Daniel Hudson – How badly do you need saves?  I ask, because Hudson has a 6.10 ERA.  If that ERA was a librarian, it would not know alphabetical order.

J.C. Ramirez – I’ll save you the scroll, here’s what I said this morning, “Salas should be the first in line to get saves.  His name is not short for Jesus Christ SAGNOFstar.  It’s not even, Jimmy “I was Jesus’ Brother” Christ SAGNOFmediocrity.  Deolis Guerra could even see some saves, who is more like Delottery Ticket.”  And that’s me quoting me!

Tyler Skaggs – The Stream-o-Nator is caca-cuckoo for his next start.  It’s also crazy for dressing up a pillow and pretending it’s a friend.  Stream-o-Nator is lonely!

Ivan Nova – Another Stream-o-Nator pick like when it asks to pick strangers’ scabs.  No wonder it has no friends!

SELL

Wil Myers – Gonna be hard to pinpoint what to make of Myers next year.  In the 1st half, there were a lot of butt pats and well-choreographed handshakes.  In the 2nd half, he’s hitting below .200 with next to no power.  You don’t have to go home, but you can’t stay on my fantasy team either.

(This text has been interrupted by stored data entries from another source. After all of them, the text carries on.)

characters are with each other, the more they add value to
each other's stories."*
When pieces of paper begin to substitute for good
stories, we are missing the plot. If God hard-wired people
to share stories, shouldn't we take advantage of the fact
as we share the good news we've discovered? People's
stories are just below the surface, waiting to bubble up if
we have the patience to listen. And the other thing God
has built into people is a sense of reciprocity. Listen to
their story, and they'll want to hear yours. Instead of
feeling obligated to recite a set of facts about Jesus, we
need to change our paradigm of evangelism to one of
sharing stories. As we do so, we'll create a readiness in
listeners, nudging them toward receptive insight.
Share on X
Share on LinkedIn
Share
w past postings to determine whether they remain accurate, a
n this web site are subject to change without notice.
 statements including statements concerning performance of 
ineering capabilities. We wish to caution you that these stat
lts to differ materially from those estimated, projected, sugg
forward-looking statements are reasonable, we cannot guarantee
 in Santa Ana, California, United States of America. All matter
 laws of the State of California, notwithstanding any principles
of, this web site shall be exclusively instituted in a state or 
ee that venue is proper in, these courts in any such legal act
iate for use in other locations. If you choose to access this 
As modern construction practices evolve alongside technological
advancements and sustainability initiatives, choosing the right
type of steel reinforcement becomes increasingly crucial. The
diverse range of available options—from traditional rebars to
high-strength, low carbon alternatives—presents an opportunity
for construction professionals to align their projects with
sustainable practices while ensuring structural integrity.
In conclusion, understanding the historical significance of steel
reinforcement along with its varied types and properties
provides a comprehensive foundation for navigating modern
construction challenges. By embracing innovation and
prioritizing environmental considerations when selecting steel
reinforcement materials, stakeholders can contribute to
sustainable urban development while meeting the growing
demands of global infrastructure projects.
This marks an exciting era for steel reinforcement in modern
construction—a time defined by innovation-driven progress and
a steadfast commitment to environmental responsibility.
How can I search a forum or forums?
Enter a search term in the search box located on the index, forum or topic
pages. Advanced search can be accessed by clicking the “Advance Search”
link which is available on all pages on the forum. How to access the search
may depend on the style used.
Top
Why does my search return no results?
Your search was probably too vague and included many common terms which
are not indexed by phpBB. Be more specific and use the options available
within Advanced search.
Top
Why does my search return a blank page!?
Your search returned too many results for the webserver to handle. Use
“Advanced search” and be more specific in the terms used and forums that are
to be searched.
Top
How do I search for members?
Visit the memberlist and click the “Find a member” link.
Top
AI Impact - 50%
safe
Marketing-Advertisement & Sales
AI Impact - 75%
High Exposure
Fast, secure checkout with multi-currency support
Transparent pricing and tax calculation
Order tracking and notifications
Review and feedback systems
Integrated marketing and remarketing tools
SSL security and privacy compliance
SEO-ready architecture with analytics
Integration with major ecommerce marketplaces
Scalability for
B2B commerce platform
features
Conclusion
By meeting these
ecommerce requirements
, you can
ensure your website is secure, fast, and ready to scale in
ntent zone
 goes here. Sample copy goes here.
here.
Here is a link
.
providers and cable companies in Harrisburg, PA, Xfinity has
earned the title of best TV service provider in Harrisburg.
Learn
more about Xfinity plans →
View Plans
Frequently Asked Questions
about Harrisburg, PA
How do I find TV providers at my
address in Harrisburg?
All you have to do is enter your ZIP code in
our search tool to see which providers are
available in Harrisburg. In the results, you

Brandon Belt – This was his year to break out.  Instead, we have a better chance of him breaking out with acne like Brandon Belt‘s Jewish doppelganger.

Marcell Ozuna – OZUNA never want to see name in Sell column.  OZUNA embarrassed at recent play.  OZUNA hide face in mask that looks just like OZUNA so OZUNA can still get in clubhouse.